By bullying Fr. Martin. By calling the book flawed because it’s not the book they wish it was. By acting like they’ll be ready to have friendships with people who are LGBT after they’ve aligned their choices with Church teaching.

Which is like saying “we’ll accompany you when — independent of our love — you discover that the Church has what you need; we, the body of Christ, will welcome you after you’ve had a conversion experience.”

Which is why in the book Fr. Martin reminds us of Jesus’s response to Zacchaeus, the chief tax collector “and therefore … the chief sinner.”
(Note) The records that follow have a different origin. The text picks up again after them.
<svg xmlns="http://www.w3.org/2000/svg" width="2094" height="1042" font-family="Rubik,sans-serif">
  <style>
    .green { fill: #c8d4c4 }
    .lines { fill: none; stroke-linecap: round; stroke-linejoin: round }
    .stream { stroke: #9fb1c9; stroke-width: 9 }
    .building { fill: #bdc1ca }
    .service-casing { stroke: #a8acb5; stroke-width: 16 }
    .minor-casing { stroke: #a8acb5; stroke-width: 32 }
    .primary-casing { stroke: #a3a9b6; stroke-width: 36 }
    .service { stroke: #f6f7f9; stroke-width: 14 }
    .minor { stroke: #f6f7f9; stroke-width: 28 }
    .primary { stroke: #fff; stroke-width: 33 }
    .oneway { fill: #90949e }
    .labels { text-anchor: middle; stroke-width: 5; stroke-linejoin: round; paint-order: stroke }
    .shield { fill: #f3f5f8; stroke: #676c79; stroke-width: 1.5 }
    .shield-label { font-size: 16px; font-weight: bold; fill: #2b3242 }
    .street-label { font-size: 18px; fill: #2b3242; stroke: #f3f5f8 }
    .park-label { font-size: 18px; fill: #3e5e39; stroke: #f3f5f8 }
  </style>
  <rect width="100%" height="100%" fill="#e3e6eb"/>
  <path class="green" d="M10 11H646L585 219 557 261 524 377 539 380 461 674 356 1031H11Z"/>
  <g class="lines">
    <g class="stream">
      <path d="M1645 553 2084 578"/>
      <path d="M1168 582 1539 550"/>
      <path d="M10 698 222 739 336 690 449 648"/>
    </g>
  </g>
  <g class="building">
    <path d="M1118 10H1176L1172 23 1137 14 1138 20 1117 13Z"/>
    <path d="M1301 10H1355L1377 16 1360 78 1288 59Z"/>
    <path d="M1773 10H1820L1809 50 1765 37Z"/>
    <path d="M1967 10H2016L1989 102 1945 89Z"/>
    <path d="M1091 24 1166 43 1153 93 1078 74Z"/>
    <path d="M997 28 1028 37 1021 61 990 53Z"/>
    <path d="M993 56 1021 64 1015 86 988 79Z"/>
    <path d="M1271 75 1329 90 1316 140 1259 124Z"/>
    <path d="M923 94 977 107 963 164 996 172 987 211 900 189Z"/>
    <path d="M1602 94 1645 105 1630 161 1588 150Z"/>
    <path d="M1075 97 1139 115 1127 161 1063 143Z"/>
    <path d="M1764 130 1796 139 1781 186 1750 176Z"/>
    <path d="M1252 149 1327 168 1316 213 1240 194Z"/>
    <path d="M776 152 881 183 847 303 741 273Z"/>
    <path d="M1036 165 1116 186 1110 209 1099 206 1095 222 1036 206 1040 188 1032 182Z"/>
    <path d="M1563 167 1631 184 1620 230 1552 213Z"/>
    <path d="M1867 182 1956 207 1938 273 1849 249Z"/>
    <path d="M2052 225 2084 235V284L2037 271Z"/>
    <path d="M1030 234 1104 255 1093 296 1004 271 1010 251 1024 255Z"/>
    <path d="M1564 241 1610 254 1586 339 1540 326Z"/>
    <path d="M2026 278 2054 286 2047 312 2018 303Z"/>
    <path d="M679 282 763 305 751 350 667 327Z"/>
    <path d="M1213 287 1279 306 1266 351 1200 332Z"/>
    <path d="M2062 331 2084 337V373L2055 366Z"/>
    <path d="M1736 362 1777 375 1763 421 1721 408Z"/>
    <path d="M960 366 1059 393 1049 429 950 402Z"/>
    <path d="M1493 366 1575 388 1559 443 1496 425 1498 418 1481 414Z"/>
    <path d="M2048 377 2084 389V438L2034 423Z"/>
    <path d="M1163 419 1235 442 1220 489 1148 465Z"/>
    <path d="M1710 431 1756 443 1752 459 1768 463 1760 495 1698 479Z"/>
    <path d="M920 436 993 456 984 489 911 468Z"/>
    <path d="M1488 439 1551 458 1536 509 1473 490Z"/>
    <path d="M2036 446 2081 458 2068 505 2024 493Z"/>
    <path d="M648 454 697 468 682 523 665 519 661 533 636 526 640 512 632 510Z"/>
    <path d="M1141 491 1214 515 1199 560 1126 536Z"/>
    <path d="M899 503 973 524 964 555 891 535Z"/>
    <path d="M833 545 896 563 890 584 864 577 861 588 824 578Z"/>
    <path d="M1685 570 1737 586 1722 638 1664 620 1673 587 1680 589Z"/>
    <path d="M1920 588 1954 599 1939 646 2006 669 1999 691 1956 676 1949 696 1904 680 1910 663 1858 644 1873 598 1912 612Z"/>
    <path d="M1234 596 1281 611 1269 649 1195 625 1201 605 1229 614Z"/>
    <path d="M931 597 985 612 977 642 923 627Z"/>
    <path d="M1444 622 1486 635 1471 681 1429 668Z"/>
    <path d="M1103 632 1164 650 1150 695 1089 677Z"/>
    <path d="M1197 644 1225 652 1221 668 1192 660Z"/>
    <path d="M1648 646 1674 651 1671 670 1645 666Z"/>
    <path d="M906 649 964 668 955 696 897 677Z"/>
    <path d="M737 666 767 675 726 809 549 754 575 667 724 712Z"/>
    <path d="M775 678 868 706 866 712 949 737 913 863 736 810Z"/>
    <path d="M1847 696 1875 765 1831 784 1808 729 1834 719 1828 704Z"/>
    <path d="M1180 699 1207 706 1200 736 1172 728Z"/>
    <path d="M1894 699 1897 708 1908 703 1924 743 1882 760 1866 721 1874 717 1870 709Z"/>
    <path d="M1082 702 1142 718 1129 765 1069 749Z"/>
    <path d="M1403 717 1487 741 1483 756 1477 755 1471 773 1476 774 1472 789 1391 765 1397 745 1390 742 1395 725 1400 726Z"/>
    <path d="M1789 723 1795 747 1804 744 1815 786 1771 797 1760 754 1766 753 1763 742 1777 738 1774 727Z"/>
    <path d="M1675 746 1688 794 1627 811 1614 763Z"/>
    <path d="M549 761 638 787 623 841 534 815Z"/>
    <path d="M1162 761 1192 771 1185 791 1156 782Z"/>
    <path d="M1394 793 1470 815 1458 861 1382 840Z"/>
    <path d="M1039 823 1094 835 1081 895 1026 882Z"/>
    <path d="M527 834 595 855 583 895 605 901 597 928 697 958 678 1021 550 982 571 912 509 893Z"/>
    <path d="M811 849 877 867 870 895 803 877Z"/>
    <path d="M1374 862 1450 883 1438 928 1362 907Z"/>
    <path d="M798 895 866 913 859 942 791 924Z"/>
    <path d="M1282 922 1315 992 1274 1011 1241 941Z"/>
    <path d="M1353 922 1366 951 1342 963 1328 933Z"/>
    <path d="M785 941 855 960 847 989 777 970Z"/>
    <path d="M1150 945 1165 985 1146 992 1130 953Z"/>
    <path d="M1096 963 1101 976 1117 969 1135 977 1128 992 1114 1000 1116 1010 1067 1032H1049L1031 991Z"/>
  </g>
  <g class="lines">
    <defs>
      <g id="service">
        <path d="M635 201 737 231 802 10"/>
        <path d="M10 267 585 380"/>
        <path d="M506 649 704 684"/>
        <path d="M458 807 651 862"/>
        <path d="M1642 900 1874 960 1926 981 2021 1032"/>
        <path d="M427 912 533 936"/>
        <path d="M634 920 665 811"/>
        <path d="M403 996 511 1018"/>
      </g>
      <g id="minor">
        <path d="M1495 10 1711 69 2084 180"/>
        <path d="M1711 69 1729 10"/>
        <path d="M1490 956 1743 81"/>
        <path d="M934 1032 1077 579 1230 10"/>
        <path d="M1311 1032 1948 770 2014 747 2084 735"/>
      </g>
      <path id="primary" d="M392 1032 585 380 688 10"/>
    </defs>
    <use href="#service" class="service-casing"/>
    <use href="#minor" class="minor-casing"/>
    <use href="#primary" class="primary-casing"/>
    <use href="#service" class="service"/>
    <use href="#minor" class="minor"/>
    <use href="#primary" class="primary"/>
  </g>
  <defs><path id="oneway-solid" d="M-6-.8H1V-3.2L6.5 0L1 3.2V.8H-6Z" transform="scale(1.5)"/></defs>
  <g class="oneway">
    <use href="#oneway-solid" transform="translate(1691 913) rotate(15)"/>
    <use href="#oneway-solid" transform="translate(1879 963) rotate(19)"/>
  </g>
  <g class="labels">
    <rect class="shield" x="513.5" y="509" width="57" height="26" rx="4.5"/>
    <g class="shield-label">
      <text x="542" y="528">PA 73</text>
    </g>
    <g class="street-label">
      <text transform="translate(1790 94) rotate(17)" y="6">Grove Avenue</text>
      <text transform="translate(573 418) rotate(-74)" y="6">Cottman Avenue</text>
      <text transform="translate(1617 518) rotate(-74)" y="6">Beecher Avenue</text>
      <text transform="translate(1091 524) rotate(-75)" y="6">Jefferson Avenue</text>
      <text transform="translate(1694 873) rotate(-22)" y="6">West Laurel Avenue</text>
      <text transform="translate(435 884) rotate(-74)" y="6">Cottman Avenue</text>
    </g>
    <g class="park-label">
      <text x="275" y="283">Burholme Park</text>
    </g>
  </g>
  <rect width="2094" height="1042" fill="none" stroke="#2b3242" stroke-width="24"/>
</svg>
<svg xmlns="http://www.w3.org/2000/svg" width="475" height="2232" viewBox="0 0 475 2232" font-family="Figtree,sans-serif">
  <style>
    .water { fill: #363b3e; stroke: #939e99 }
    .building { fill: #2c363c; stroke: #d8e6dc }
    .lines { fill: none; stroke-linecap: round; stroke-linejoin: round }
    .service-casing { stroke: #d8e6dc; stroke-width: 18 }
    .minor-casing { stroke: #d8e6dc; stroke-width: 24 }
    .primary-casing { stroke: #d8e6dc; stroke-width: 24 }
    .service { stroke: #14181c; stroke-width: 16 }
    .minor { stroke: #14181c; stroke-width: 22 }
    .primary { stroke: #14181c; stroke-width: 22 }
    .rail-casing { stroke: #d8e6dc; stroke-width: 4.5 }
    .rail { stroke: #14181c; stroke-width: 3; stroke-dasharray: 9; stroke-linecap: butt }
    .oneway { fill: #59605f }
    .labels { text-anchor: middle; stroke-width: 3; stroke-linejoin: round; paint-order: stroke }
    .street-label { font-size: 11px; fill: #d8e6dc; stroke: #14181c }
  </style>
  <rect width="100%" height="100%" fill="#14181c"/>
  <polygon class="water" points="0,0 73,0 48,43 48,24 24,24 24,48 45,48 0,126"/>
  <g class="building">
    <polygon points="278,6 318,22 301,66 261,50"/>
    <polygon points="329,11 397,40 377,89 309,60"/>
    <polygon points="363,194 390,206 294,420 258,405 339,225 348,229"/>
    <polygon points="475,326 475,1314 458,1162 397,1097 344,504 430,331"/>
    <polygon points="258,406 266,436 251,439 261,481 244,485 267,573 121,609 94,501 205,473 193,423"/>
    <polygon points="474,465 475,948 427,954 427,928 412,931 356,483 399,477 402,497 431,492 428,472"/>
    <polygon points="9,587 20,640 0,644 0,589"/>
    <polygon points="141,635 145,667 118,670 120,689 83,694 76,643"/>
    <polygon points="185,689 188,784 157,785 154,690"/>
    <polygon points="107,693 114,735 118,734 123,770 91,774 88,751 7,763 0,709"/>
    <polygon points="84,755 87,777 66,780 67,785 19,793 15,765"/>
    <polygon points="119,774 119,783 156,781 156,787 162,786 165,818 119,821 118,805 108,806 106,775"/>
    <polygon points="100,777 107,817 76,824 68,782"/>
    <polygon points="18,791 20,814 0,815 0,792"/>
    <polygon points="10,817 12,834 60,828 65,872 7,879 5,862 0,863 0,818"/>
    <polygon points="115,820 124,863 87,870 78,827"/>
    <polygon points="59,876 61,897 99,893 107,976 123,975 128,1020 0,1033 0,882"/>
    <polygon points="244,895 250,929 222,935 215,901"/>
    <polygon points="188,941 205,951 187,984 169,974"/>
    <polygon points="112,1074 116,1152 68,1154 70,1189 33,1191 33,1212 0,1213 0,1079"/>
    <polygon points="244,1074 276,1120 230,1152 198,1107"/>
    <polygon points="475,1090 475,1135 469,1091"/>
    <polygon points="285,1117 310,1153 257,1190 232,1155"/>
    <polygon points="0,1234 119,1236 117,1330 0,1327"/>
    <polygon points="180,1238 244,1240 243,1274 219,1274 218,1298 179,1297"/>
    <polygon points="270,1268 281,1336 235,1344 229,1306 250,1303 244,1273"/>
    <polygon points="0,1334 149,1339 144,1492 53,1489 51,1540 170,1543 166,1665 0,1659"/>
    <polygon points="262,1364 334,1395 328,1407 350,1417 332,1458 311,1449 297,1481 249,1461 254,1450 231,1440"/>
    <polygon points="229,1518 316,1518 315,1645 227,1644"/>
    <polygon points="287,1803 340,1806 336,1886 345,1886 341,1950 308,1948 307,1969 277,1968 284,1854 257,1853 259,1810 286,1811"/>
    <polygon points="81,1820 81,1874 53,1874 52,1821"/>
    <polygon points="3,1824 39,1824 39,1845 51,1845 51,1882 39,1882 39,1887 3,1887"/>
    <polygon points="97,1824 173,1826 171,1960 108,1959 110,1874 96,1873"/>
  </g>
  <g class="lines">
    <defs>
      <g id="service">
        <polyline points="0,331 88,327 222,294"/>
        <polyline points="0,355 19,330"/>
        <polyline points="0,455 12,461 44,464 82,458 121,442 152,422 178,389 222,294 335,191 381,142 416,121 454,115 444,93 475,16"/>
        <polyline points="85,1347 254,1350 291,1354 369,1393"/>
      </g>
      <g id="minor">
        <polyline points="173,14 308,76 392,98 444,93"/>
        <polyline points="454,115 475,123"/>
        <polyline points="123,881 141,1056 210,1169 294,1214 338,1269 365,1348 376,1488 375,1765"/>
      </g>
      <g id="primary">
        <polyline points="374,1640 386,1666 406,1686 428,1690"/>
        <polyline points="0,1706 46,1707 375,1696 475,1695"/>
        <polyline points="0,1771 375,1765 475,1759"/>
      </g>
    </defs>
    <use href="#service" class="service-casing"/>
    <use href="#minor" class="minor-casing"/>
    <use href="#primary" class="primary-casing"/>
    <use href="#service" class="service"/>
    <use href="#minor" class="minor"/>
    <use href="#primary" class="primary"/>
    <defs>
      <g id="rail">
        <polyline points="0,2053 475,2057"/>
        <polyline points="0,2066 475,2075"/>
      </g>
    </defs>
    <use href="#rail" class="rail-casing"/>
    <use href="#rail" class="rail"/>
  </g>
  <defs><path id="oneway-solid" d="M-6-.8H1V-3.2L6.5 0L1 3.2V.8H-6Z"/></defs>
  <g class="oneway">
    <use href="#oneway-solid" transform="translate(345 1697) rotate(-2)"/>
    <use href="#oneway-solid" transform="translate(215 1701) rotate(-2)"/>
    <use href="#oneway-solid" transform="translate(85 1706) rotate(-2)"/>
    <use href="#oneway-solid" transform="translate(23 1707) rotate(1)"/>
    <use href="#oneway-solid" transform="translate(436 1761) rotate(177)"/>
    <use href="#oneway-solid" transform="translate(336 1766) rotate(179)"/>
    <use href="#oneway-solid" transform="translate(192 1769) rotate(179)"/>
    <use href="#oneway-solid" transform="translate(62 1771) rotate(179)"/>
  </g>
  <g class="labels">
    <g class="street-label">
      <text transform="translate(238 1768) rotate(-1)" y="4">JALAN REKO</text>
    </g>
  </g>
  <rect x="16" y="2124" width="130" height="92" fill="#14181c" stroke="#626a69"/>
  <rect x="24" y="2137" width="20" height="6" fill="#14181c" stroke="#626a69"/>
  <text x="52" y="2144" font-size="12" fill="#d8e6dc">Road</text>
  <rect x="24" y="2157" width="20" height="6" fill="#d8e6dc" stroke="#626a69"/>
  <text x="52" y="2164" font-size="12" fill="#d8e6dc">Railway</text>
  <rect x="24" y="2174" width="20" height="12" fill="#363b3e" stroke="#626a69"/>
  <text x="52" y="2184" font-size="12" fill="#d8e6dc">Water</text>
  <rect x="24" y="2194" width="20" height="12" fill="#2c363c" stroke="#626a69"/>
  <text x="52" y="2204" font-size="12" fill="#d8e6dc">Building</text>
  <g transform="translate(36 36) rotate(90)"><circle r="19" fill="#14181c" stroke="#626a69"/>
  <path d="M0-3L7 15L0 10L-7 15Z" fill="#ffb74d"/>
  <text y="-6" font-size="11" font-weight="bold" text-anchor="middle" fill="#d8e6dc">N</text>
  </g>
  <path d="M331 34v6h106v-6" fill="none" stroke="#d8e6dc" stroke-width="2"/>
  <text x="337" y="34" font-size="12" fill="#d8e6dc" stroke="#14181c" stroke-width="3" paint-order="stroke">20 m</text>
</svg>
…he doesn’t point to him and shout, “Sinner!” Instead, Jesus says that he will dine at Zacchaeus’s house, a public sign of openness and welcome, before Zacchaeus has said or done anything. Only after Jesus offers him welcome is Zacchaeus moved to conversion…

And I think Fr. Martin is right when he implies: we’re a lot more likely to see conversion when our respect, compassion, and sensitivity are authentic and unconditional.